From the Guidelines
Cutis verticis gyrata (CVG) is a rare skin condition that requires a thorough medical evaluation to determine its underlying cause, with treatment focusing on addressing any associated conditions, proper scalp hygiene, and potentially surgical correction for cosmetic concerns. The diagnosis of CVG involves a comprehensive medical history and physical examination to identify any underlying conditions that may be contributing to the development of the scalp folds and furrows.
- Primary CVG typically appears during puberty and affects males more frequently than females, with no underlying medical condition identified 1.
- Secondary CVG, on the other hand, may be associated with various medical conditions such as acromegaly, myxedema, inflammatory diseases, or certain medications, and its treatment depends on addressing the underlying cause. In terms of treatment,
- proper scalp hygiene is essential to prevent infection in the deep grooves, with patients advised to wash the scalp thoroughly and dry it completely to avoid bacterial or fungal growth.
- For secondary cases, treating the underlying condition may improve the appearance of the scalp.
- Surgical correction may be considered for cosmetic concerns, particularly in cases where the condition causes significant psychological distress due to its appearance. It is essential to note that CVG is generally a benign condition, but its appearance can cause psychological distress, highlighting the importance of medical evaluation and appropriate management to address any underlying conditions and improve the patient's quality of life.
From the Research
Diagnosis of Cutis Verticis Gyrata (CVG)
- CVG is a rare morphological condition of the scalp characterized by ridges and furrows resembling the surface of the brain 2.

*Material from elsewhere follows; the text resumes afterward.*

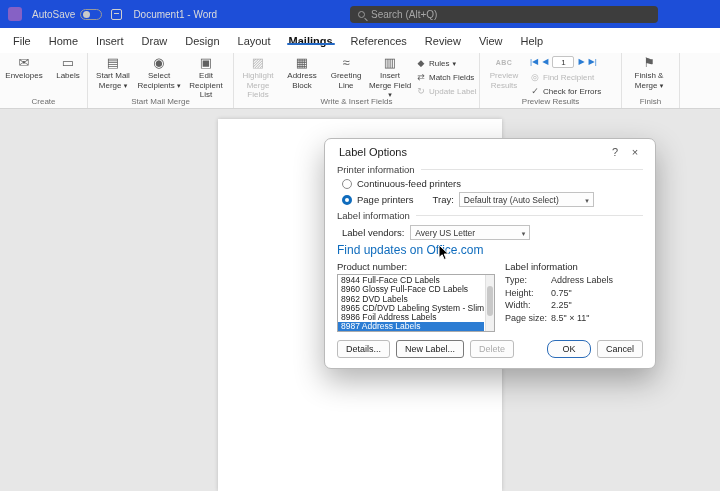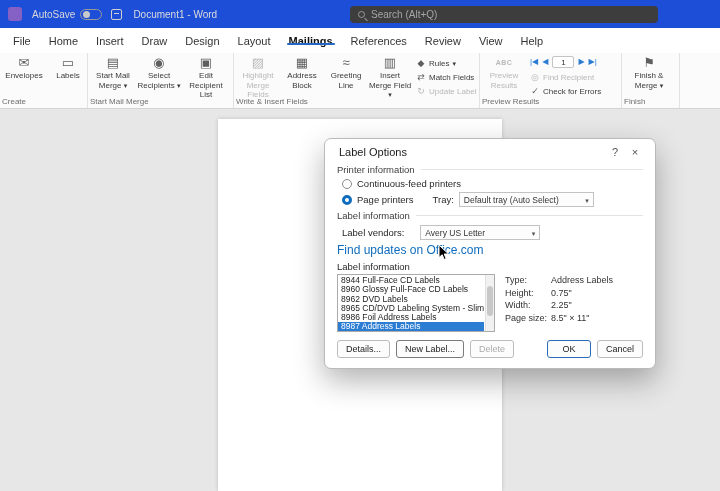"Create" .rgroup-label { text-align: left -> center }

- The condition can be classified into three forms: primary essential, primary non-essential, and secondary 3.
- Primary essential CVG occurs in the absence of underlying soft-tissue abnormalities and is often associated with neuropsychiatric disorders 2.
- Secondary CVG occurs as a result of a local inflammatory or neoplastic process of the scalp or a systemic illness that produces pathologic changes in the scalp structure 2.
Treatment Options for CVG
- The choice of treatment for CVG is surgical repair, which depends on the size and location of the lesion, the underlying disorder, and the wishes of the patient 2.
- Treatment options include primary repair, serial excision, skin grafting, local flaps, and tissue expansion 2.
- In some cases, no surgical intervention may be attempted if the patient has no cosmetic or functional complaint 2.
- Surgical treatment may be performed when there is an aesthetic demand, but clinical observation and close follow-up is also a good treatment choice for patients with stable disease or mild symptoms 3.
Surgical Challenges and Considerations
- CVG can present complications in performing craniotomy, most notably during the scalp exposure and closure 4.
- The thickening of the scalp can cause bleeding and difficulty in achieving hemostasis using Raney clips 4.
- A combined neurosurgical and plastic surgical approach may be necessary to manage the complexities of CVG 4.
- Direct excision of gyriform skin is a successful surgical approach to the rare skin deformity of CVG, resulting in a major reduction of the facial skin distortion and improved quality of life 5.